Under a contract with the Parsons Company of Michigan, William M. Pease and James O. McDonough designed an experimental numerically-controlled milling machine which received directions through data on punched paper tape.
The first working model of a continuous-path numerically-controlled milling machine was demonstrated in 1952.
The introduction of automated controls revolutionized the machine tool industry.
Far away in Japan, Mr. Inaba realized the concept could be revolutionary.
He later said those early MIT publications were his bible.
In 1956, Fujitsu put him in charge of a small team devoted to the emerging science of programmable machine tools. Thanks in part to government support, it survived nine years without making a profit.

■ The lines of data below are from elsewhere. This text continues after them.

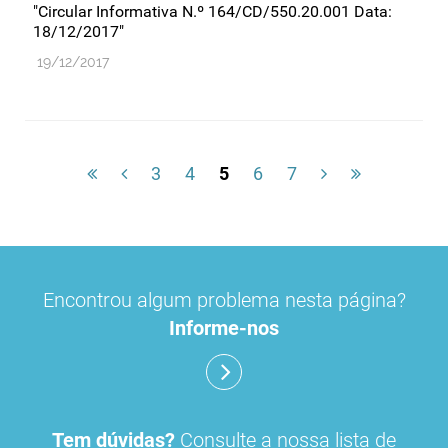
"Circular Informativa N.º 164/CD/550.20.001 Data:
18/12/2017"
19/12/2017
3
4
5
6
7
Encontrou algum problema nesta página?
Informe-nos
Tem dúvidas?
Consulte a nossa lista de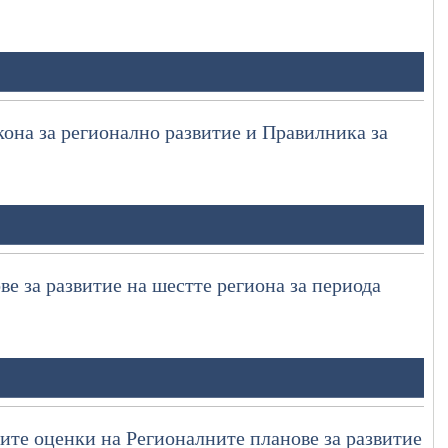
кона за регионално развитие и Правилника за
е за развитие на шестте региона за периода
ите оценки на Регионалните планове за развитие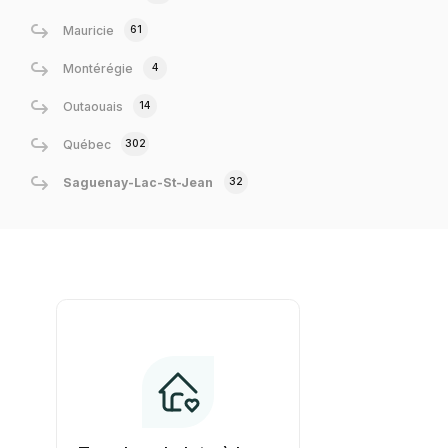
61
Mauricie
4
Montérégie
14
Outaouais
302
Québec
32
Saguenay-Lac-St-Jean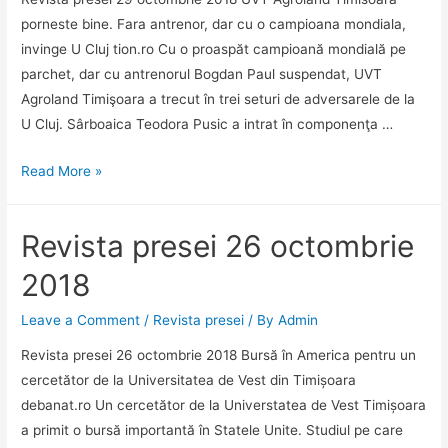
porneste bine. Fara antrenor, dar cu o campioana mondiala,
invinge U Cluj tion.ro Cu o proaspăt campioană mondială pe
parchet, dar cu antrenorul Bogdan Paul suspendat, UVT
Agroland Timişoara a trecut în trei seturi de adversarele de la
U Cluj. Sârboaica Teodora Pusic a intrat în componenţa …
Revista
Read More »
presei
29
Revista presei 26 octombrie
octombrie
2018
2018
Leave a Comment
/
Revista presei
/ By
Admin
Revista presei 26 octombrie 2018 Bursă în America pentru un
cercetător de la Universitatea de Vest din Timișoara
debanat.ro Un cercetător de la Universtatea de Vest Timișoara
a primit o bursă importantă în Statele Unite. Studiul pe care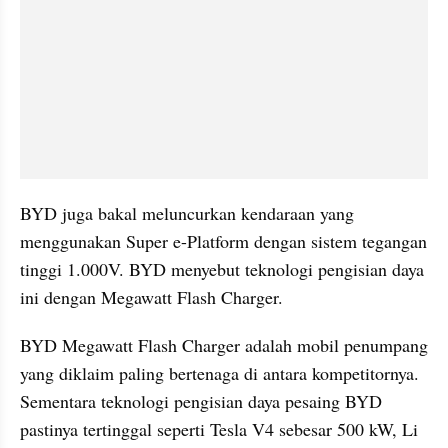
BYD juga bakal meluncurkan kendaraan yang 
menggunakan Super e-Platform dengan sistem tegangan 
tinggi 1.000V. BYD menyebut teknologi pengisian daya 
ini dengan Megawatt Flash Charger.
BYD Megawatt Flash Charger adalah mobil penumpang 
yang diklaim paling bertenaga di antara kompetitornya. 
Sementara teknologi pengisian daya pesaing BYD 
pastinya tertinggal seperti Tesla V4 sebesar 500 kW, Li 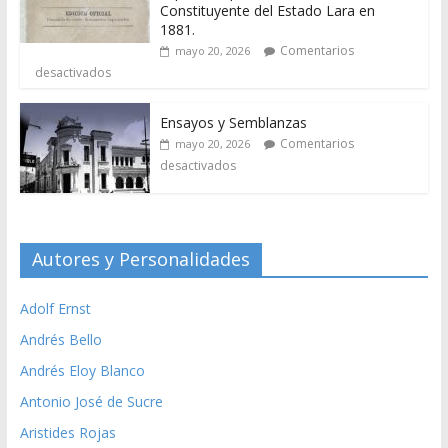
Constituyente del Estado Lara en
1881.
Comentarios
mayo 20, 2026
desactivados
Ensayos y Semblanzas
Comentarios
mayo 20, 2026
desactivados
Autores y Personalidades
Adolf Ernst
Andrés Bello
Andrés Eloy Blanco
Antonio José de Sucre
Aristides Rojas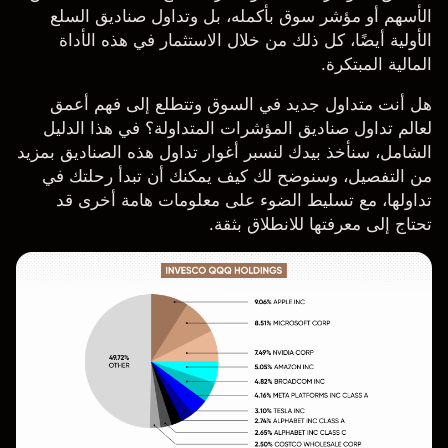
الأسهم أو
مؤشر
سوق بأكمله، بل وتداول صناديق السلع
الأولية أيضًا، كل ذلك من خلال الاستثمار في هذه الأداة
المالية المبتكرة.
هل أنت متداول جديد في السوق وتتطلع إلى فهم أعمق
لعالم تداول صناديق المؤشرات المتداولة؟ في هذا الدليل
الشامل، سنأخذ بيدك لنسبر أغوار تداول هذه الصناديق بمزيد
من التفصيل، وسنوضح لك كيف يمكنك أن تبدأ رحلتك في
تداولها، مع تسليط الضوء على معلومات هامة أخرى قد
تحتاج إلى معرفتها للانطلاق بثقة.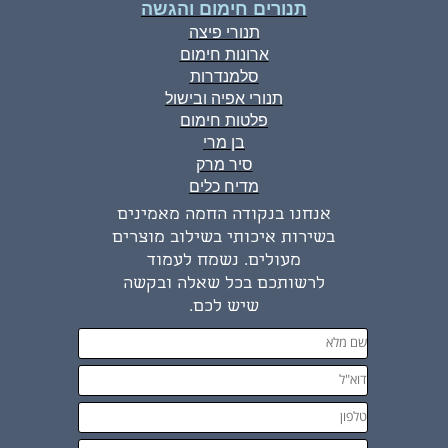
תנורים חימום והגשה
תנורי פיצה
ארונות חימום
סלמנדרות
תנורי אפיה ובישול
פלטות חימום
בן מרי
סיר מרק
מדיח כלים
אנחנו בנקודה החמה מאמינים
בשירות איכותי בשילוב מוצרים
מעולים. נשמח לעמוד
לרשותכם בכל שאלה ובקשה
שיש לכם.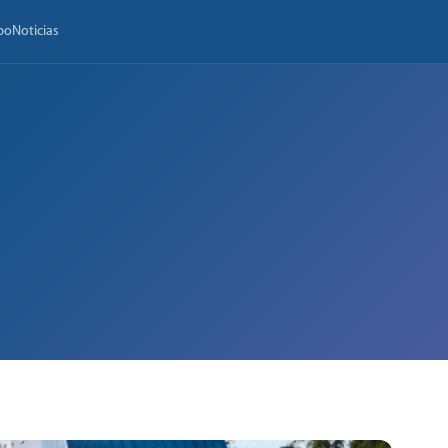
po
Noticias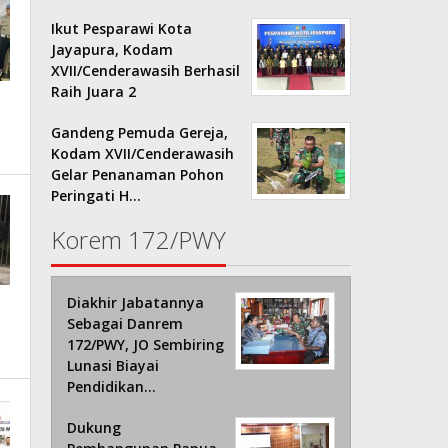
Ikut Pesparawi Kota
Jayapura, Kodam
XVII/Cenderawasih Berhasil
Raih Juara 2
Gandeng Pemuda Gereja,
Kodam XVII/Cenderawasih
Gelar Penanaman Pohon
Peringati H…
Korem 172/PWY
Diakhir Jabatannya
Sebagai Danrem
172/PWY, JO Sembiring
Lunasi Biayai
Pendidikan…
Dukung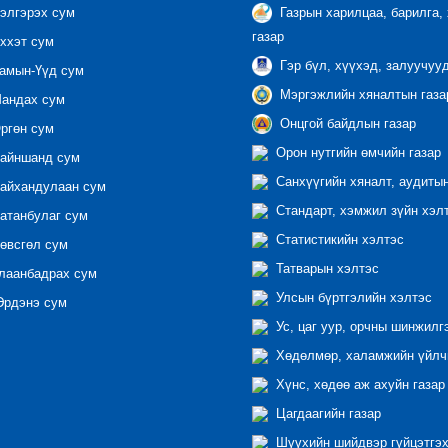
элгэрэх сум
Газрын харилцаа, барилга,
газар
ххэт сум
Гэр бүл, хүүхэд, залуучуу
амын-Үүд сум
Мэргэжлийн хяналтын газар
андах сум
Онцгой байдлын газар
ргөн сум
Орон нутгийн өмчийн газар
айншанд сум
Санхүүгийн хяналт, аудиты
айхандулаан сум
Стандарт, хэмжил зүйн хэл
атанбулаг сум
Статистикийн хэлтэс
өвсгөл сум
Татварын хэлтэс
лаанбадрах сум
Улсын бүртгэлийн хэлтэс
рдэнэ сум
Ус, цаг уур, орчны шинжилг
Хөдөлмөр, халамжийн үйлчи
Хүнс, хөдөө аж ахуйн газар
Цагдаагийн газар
Шүүхийн шийдвэр гүйцэтгэх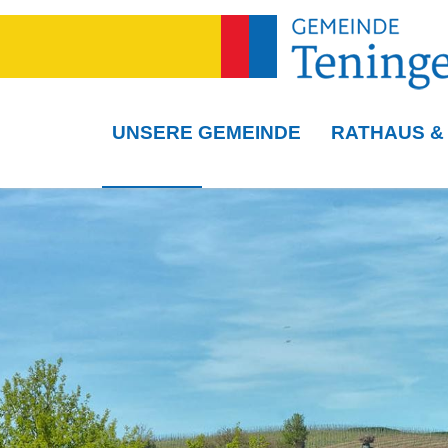
UNSERE GEMEINDE
RATHAUS &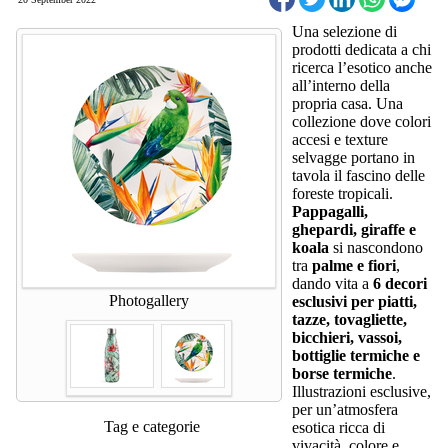
Una selezione di
prodotti dedicata a chi
ricerca l’esotico anche
all’interno della
propria casa. Una
collezione dove colori
accesi e texture
selvagge portano in
tavola il fascino delle
foreste tropicali.
Pappagalli,
ghepardi, giraffe e
koala
si nascondono
tra
palme e fiori
,
dando vita a
6 decori
Photogallery
esclusivi per piatti,
tazze, tovagliette,
bicchieri, vassoi,
bottiglie termiche e
borse termiche
.
Illustrazioni esclusive,
per un’atmosfera
Tag e categorie
esotica ricca di
vivacità, colore e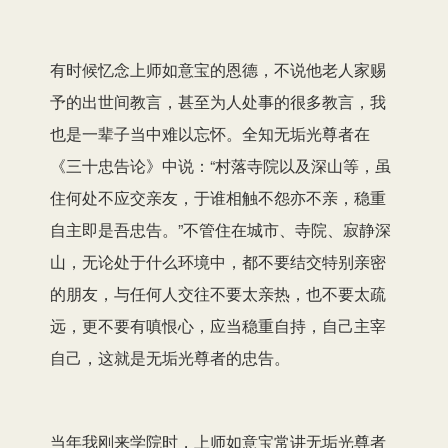
有时候忆念上师如意宝的恩德，不说他老人家赐
予的出世间教言，甚至为人处事的很多教言，我
也是一辈子当中难以忘怀。全知无垢光尊者在
《三十忠告论》中说：“村落寺院以及深山等，虽
住何处不应交亲友，于谁相触不怨亦不亲，稳重
自主即是吾忠告。”不管住在城市、寺院、寂静深
山，无论处于什么环境中，都不要结交特别亲密
的朋友，与任何人交往不要太亲热，也不要太疏
远，更不要有嗔恨心，应当稳重自持，自己主宰
自己，这就是无垢光尊者的忠告。
当年我刚来学院时，上师如意宝常讲无垢光尊者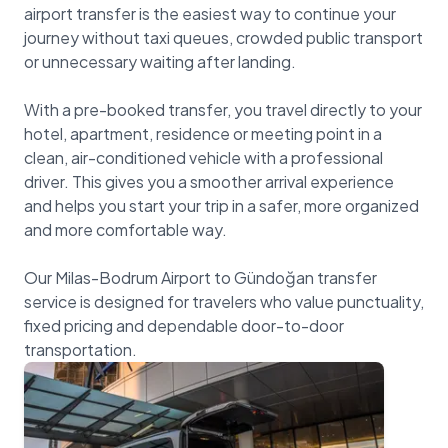
airport transfer is the easiest way to continue your
journey without taxi queues, crowded public transport
or unnecessary waiting after landing.
With a pre-booked transfer, you travel directly to your
hotel, apartment, residence or meeting point in a
clean, air-conditioned vehicle with a professional
driver. This gives you a smoother arrival experience
and helps you start your trip in a safer, more organized
and more comfortable way.
Our Milas-Bodrum Airport to Gündoğan transfer
service is designed for travelers who value punctuality,
fixed pricing and dependable door-to-door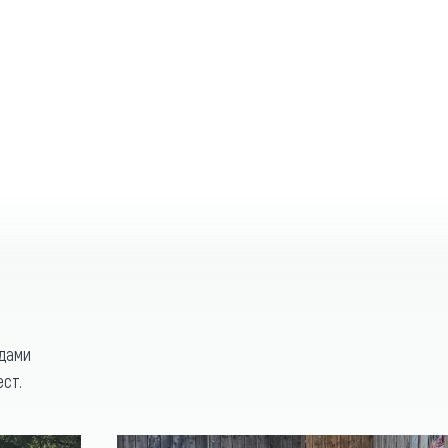
идами
ест.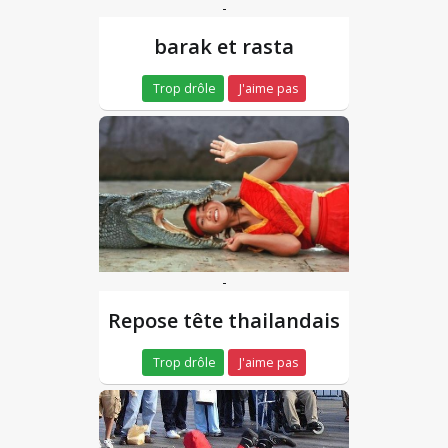
-
barak et rasta
Trop drôle
J'aime pas
-
Repose tête thailandais
Trop drôle
J'aime pas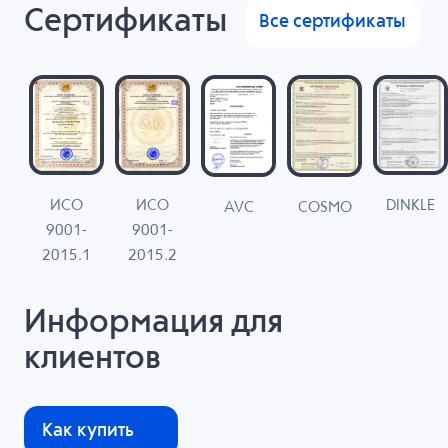
Сертификаты
Все сертификаты
ИСО
ИСО
DINKLE
G
COSMO
AVC
9001-
9001-
N
2015.1
2015.2
Информация для
клиентов
Как купить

“During that period, you could say our company’s existence had no value,” Mr. Inaba recalled in a 1981 interview with Diamond magazine. But when the market suddenly took off, he said, “it was as if the goddess of fate was smiling at us. Even now, I believe we gained her sympathy with our indomitable spirit.”
The unit earned its independence from Fujitsu in 1972 and Mr. Inaba, the de facto founder, became its president three years later.
The name Fanuc stood for Fuji Automatic Numerical Control.
One of his innovations was to mass produce industrial robots with his own robots—not only an efficient production technique but also an effective sales tool with customers who wanted to see the machines in action.
In 1984, he moved the company from a Tokyo suburb to a plot of hundreds of acres at the base of Mount Fuji. The mountainside location became part of Fanuc’s mystique, as did its symbol color yellow, a feature of its robots, buildings and uniforms.
Whether it was a block of cheese or an Audi sedan, Fanuc found a way to integrate its yellow machines into a production line.
As a result of Mr. Inaba’s efforts, “Japan became one of the leading nations for robotics,” with a 2019 market share of 47%, said Susanne Bieller, general secretary of the International Federation of Robotics.